**YOUR GOAL**
Down to the last line below, give the listing again exactly.

**DATA RECORDS**
--

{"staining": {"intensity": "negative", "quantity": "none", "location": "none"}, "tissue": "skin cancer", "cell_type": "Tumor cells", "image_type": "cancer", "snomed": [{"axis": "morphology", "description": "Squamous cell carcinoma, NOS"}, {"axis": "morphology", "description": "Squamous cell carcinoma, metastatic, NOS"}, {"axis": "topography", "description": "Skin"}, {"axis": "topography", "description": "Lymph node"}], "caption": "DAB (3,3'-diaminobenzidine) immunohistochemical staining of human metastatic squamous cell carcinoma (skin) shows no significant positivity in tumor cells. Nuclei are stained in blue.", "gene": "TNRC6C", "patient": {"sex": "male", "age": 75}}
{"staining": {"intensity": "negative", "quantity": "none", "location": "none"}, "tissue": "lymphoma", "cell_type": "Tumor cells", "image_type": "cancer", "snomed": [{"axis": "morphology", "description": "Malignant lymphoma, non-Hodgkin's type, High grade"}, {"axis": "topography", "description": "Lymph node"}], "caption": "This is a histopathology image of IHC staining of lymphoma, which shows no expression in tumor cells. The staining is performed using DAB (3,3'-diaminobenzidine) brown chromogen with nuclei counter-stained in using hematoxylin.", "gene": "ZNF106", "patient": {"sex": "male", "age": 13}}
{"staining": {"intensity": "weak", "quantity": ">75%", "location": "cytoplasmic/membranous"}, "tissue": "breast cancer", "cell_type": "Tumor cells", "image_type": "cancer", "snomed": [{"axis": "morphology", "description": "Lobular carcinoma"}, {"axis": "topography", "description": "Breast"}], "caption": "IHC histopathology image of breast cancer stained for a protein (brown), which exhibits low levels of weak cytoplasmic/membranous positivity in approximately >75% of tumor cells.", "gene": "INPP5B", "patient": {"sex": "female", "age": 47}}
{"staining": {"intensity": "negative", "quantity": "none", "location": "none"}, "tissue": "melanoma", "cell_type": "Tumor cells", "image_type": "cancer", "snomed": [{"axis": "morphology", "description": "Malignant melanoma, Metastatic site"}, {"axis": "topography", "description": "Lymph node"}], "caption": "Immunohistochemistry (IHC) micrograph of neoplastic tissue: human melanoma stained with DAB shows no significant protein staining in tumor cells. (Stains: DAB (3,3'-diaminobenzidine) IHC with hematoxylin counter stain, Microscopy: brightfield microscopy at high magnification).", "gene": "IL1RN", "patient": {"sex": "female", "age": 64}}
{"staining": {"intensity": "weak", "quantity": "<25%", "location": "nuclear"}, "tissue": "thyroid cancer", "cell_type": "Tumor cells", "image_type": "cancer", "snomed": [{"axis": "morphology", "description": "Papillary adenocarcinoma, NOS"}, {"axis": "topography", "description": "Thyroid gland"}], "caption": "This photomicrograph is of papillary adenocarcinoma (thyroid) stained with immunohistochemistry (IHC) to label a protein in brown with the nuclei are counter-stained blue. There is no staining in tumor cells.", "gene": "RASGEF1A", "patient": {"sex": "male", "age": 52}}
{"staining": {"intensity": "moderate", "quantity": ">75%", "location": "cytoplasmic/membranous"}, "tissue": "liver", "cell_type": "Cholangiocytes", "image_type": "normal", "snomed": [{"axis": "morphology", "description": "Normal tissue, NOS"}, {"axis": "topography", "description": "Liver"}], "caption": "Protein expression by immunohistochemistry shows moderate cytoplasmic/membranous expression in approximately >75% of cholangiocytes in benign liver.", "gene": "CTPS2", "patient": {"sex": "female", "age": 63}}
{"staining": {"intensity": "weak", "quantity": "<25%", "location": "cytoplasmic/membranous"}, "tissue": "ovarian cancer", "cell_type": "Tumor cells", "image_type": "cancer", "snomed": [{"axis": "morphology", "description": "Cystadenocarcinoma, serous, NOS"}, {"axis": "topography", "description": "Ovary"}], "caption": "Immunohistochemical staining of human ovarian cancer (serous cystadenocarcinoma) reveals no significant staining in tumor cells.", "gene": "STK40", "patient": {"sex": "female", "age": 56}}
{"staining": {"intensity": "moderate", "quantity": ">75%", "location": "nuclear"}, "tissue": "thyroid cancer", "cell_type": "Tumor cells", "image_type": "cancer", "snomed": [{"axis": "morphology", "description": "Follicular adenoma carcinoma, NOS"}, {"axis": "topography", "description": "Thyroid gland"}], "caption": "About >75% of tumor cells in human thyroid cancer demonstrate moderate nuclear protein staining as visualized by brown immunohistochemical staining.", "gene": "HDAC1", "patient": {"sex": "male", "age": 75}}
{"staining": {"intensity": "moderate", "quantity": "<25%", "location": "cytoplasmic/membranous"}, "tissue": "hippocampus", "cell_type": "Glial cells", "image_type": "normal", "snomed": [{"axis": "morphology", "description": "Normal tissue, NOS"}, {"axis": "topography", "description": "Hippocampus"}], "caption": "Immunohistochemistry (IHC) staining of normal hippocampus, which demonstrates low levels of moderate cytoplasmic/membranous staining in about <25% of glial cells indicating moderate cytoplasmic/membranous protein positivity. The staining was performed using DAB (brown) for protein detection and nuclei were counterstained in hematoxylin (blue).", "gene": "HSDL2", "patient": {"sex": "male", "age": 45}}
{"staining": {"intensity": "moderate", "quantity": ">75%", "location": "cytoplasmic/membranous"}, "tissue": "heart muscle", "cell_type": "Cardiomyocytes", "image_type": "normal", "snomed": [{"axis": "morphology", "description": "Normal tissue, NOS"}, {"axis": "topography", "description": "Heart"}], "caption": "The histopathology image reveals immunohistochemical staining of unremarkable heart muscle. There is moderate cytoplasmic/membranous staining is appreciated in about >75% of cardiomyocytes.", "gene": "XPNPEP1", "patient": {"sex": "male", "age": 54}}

--

**RESULT OF THE TASK**
{"staining": {"intensity": "negative", "quantity": "none", "location": "none"}, "tissue": "skin cancer", "cell_type": "Tumor cells", "image_type": "cancer", "snomed": [{"axis": "morphology", "description": "Squamous cell carcinoma, NOS"}, {"axis": "morphology", "description": "Squamous cell carcinoma, metastatic, NOS"}, {"axis": "topography", "description": "Skin"}, {"axis": "topography", "description": "Lymph node"}], "caption": "DAB (3,3'-diaminobenzidine) immunohistochemical staining of human metastatic squamous cell carcinoma (skin) shows no significant positivity in tumor cells. Nuclei are stained in blue.", "gene": "TNRC6C", "patient": {"sex": "male", "age": 75}}
{"staining": {"intensity": "negative", "quantity": "none", "location": "none"}, "tissue": "lymphoma", "cell_type": "Tumor cells", "image_type": "cancer", "snomed": [{"axis": "morphology", "description": "Malignant lymphoma, non-Hodgkin's type, High grade"}, {"axis": "topography", "description": "Lymph node"}], "caption": "This is a histopathology image of IHC staining of lymphoma, which shows no expression in tumor cells. The staining is performed using DAB (3,3'-diaminobenzidine) brown chromogen with nuclei counter-stained in using hematoxylin.", "gene": "ZNF106", "patient": {"sex": "male", "age": 13}}
{"staining": {"intensity": "weak", "quantity": ">75%", "location": "cytoplasmic/membranous"}, "tissue": "breast cancer", "cell_type": "Tumor cells", "image_type": "cancer", "snomed": [{"axis": "morphology", "description": "Lobular carcinoma"}, {"axis": "topography", "description": "Breast"}], "caption": "IHC histopathology image of breast cancer stained for a protein (brown), which exhibits low levels of weak cytoplasmic/membranous positivity in approximately >75% of tumor cells.", "gene": "INPP5B", "patient": {"sex": "female", "age": 47}}
{"staining": {"intensity": "negative", "quantity": "none", "location": "none"}, "tissue": "melanoma", "cell_type": "Tumor cells", "image_type": "cancer", "snomed": [{"axis": "morphology", "description": "Malignant melanoma, Metastatic site"}, {"axis": "topography", "description": "Lymph node"}], "caption": "Immunohistochemistry (IHC) micrograph of neoplastic tissue: human melanoma stained with DAB shows no significant protein staining in tumor cells. (Stains: DAB (3,3'-diaminobenzidine) IHC with hematoxylin counter stain, Microscopy: brightfield microscopy at high magnification).", "gene": "IL1RN", "patient": {"sex": "female", "age": 64}}
{"staining": {"intensity": "weak", "quantity": "<25%", "location": "nuclear"}, "tissue": "thyroid cancer", "cell_type": "Tumor cells", "image_type": "cancer", "snomed": [{"axis": "morphology", "description": "Papillary adenocarcinoma, NOS"}, {"axis": "topography", "description": "Thyroid gland"}], "caption": "This photomicrograph is of papillary adenocarcinoma (thyroid) stained with immunohistochemistry (IHC) to label a protein in brown with the nuclei are counter-stained blue. There is no staining in tumor cells.", "gene": "RASGEF1A", "patient": {"sex": "male", "age": 52}}
{"staining": {"intensity": "moderate", "quantity": ">75%", "location": "cytoplasmic/membranous"}, "tissue": "liver", "cell_type": "Cholangiocytes", "image_type": "normal", "snomed": [{"axis": "morphology", "description": "Normal tissue, NOS"}, {"axis": "topography", "description": "Liver"}], "caption": "Protein expression by immunohistochemistry shows moderate cytoplasmic/membranous expression in approximately >75% of cholangiocytes in benign liver.", "gene": "CTPS2", "patient": {"sex": "female", "age": 63}}
{"staining": {"intensity": "weak", "quantity": "<25%", "location": "cytoplasmic/membranous"}, "tissue": "ovarian cancer", "cell_type": "Tumor cells", "image_type": "cancer", "snomed": [{"axis": "morphology", "description": "Cystadenocarcinoma, serous, NOS"}, {"axis": "topography", "description": "Ovary"}], "caption": "Immunohistochemical staining of human ovarian cancer (serous cystadenocarcinoma) reveals no significant staining in tumor cells.", "gene": "STK40", "patient": {"sex": "female", "age": 56}}
{"staining": {"intensity": "moderate", "quantity": ">75%", "location": "nuclear"}, "tissue": "thyroid cancer", "cell_type": "Tumor cells", "image_type": "cancer", "snomed": [{"axis": "morphology", "description": "Follicular adenoma carcinoma, NOS"}, {"axis": "topography", "description": "Thyroid gland"}], "caption": "About >75% of tumor cells in human thyroid cancer demonstrate moderate nuclear protein staining as visualized by brown immunohistochemical staining.", "gene": "HDAC1", "patient": {"sex": "male", "age": 75}}
{"staining": {"intensity": "moderate", "quantity": "<25%", "location": "cytoplasmic/membranous"}, "tissue": "hippocampus", "cell_type": "Glial cells", "image_type": "normal", "snomed": [{"axis": "morphology", "description": "Normal tissue, NOS"}, {"axis": "topography", "description": "Hippocampus"}], "caption": "Immunohistochemistry (IHC) staining of normal hippocampus, which demonstrates low levels of moderate cytoplasmic/membranous staining in about <25% of glial cells indicating moderate cytoplasmic/membranous protein positivity. The staining was performed using DAB (brown) for protein detection and nuclei were counterstained in hematoxylin (blue).", "gene": "HSDL2", "patient": {"sex": "male", "age": 45}}
{"staining": {"intensity": "moderate", "quantity": ">75%", "location": "cytoplasmic/membranous"}, "tissue": "heart muscle", "cell_type": "Cardiomyocytes", "image_type": "normal", "snomed": [{"axis": "morphology", "description": "Normal tissue, NOS"}, {"axis": "topography", "description": "Heart"}], "caption": "The histopathology image reveals immunohistochemical staining of unremarkable heart muscle. There is moderate cytoplasmic/membranous staining is appreciated in about >75% of cardiomyocytes.", "gene": "XPNPEP1", "patient": {"sex": "male", "age": 54}}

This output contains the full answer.